Given his incoherency on just about every conceivable issue other than torture, one of the few interesting policy-related mysteries of Donald Trump’s flabbergasting campaign for the presidency is his exact definition of U.S. “neutrality” in the Israeli-Palestinian conflict, a concept he endorsed during a Republican debate in February without bothering to explain what he thinks this actually means.
Missing from Trump’s self-described “neutral” approach to the conflict were specific details (not that that should surprise anyone at this point). Trump has never shown any evidence of thinking about whether the Palestinian Authority can or even should be coaxed into ceding Israel control over the West Bank settlement of Ariel under a final peace agreement, or about the compensation of Palestinian refugees and their descendants, or Hamas’s role in a future Palestinian government, or about how to overcome the Palestinian Authority’s various negotiating preconditions.
Through taking a pro-“neutrality” stance, the presumptive Republican presidential nominee might have been advocating a radical shift in the U.S.’s approach to the conflict—one in which Washington would perhaps condition military aid on Israeli actions related to the peace process, or decline to use its United Nations Security Council veto to shield the country from international scrutiny in the absence of progress on the peace front. It was just as possible that Trump had no real policy prescription in mind, and viewed the Israeli-Palestinian peace process—“probably the toughest negotiation of any kind anywhere in the world”—as another opportunity to demonstrate his sublime deal making prowess, which he touts as one of his chief qualifications for leading the most powerful country on earth. “Neutrality” was either a serious and actually quite important policy suggestion with the potential of shifting the terms of the mainstream U.S. political debate on Israel, or just another Trumpian ego trip.

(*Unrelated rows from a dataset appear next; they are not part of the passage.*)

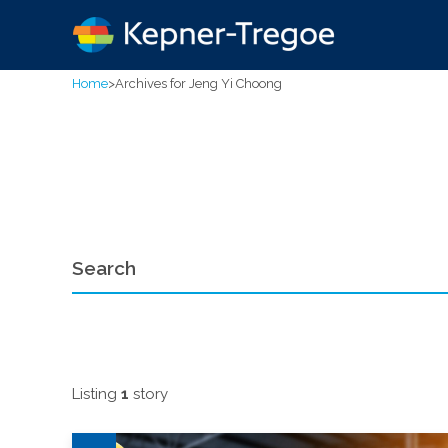
Home
>
Archives for Jeng Yi Choong
Listing
1
story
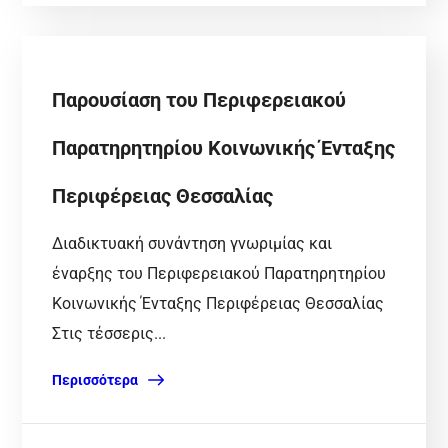
Παρουσίαση του Περιφερειακού
Παρατηρητηρίου Κοινωνικής Ένταξης
Περιφέρειας Θεσσαλίας
Διαδικτυακή συνάντηση γνωριμίας και
έναρξης του Περιφερειακού Παρατηρητηρίου
Κοινωνικής Ένταξης Περιφέρειας Θεσσαλίας
Στις τέσσερις...
Περισσότερα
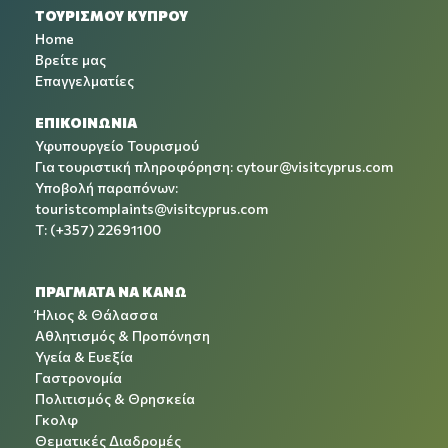
ΤΟΥΡΙΣΜΟΥ ΚΥΠΡΟΥ
Home
Βρείτε μας
Επαγγελματίες
ΕΠΙΚΟΙΝΩΝΙΑ
Υφυπουργείο Τουρισμού
Για τουριστική πληροφόρηση:
cytour@visitcyprus.com
Υποβολή παραπόνων:
touristcomplaints@visitcyprus.com
T: (+357) 22691100
ΠΡΑΓΜΑΤΑ ΝΑ ΚΑΝΩ
Ήλιος & Θάλασσα
Αθλητισμός & Προπόνηση
Υγεία & Ευεξία
Γαστρονομία
Πολιτισμός & Θρησκεία
Γκολφ
Θεματικές Διαδρομές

But the mystery over Trump’s views on the Israeli-Palestinian conflict is now, well, over. Thanks to Maggie Haberman and David Sanger of the New York Times, who published an extensive interview with Trump on his foreign policy views earlier this week, we now have fairly definitive proof that “neutrality” is another flight of egoism, rather than a radical break with decades of American policy consensus.
Haberman asked Trump whether he endorses a two-state or one-state outcome to the conflict. Trump briefly hearkened back to the notion of a more neutral U.S. approach to the issue, saying, “in order to negotiate a deal, I’d want to go in there as evenly as possible and we’ll see if we can negotiate a deal.” And he once again touched on what’s turned into a frequent Trump trope, referring to a stable of secret, anonymous sources and advisers who keep him uniquely informed on world affairs. “They really want to make a deal, they want to make a good deal, they want to make a fair deal, but they do want to make a deal,” Trump said of Israel. “And, almost everybody, and I’m talking to people off the record, and off the record, they really would like to see a deal.”
Aside from operating off of the novel premise that he would himself be personally negotiating an Israeli-Palestinian peace deal—which, to be fair, is something Bill Clinton nearly did late in his presidency—Trump discussed only two aspects of a future peace push with any kind of specificity: Alleged Palestinian Authority incitement of violence against Jews, and Palestinian Authority recognition of Israel as a Jewish state. “They have to stop the terror, stop the attacks, stop the teaching of hatred, you know?” explained Trump. He said nothing about potential Israeli concessions, and nothing about overhauling the U.S.’s overall approach to the conflict.
Unless, of course, the mere presence of Donald Trump at the negotiating table would itself be a fundamental shift. “I would say that I would have a better chance than anybody of making a deal,” Trump said, in a boast no less audacious than his weekend claim that he alone could solve the problem of jihadist terrorism. “Most people don’t think a deal can be made,” Trump conceded. But Trump is the maker of unmakable deals, deals that are impossible for anyone other than him to make. As to whatever transcendent negotiating skills or gifts of psychological insight enable such dealmaking—this, like the meaning of “neutrality” in the Israeli-Palestinian conflict, is beside the point.
As the blogger Scott Alexander noted in an incisive review essay of Trump’s 1987 book The Art of the Deal, lack of detail and specificity is actually central to understanding Trump’s entire worldview. The Trump who comes across in the book is “a-intellectual, in the same way some people are amoral or asexual,” Alexander writes. “The world is taken as a given. It contains deals. Some people make the deals well, and they are winners. Other people make the deals poorly, and they are losers. Trump does not need more than this…Trump’s world is so narrow it’s hard to fit your head inside it, so narrow that on contact with any wider world it seems strange and attenuated.”
Trump’s reality then, is comprised of little more than transaction and negotiation—details are uninteresting and even meaningless—with no discernible moral or political meaning connected to any of it. And as Haberman and Sanger’s interview further demonstrated, that tendency applies to one of the world’s oldest and most polarizing conflicts, too. The idea that even a phenomenally brilliant negotiator can parachute into a stalemated, decades-old conflict that doesn’t even directly involve the United States, and come away with an agreement between two reluctant and distrustful enemies might the most Trumpian conceit of all.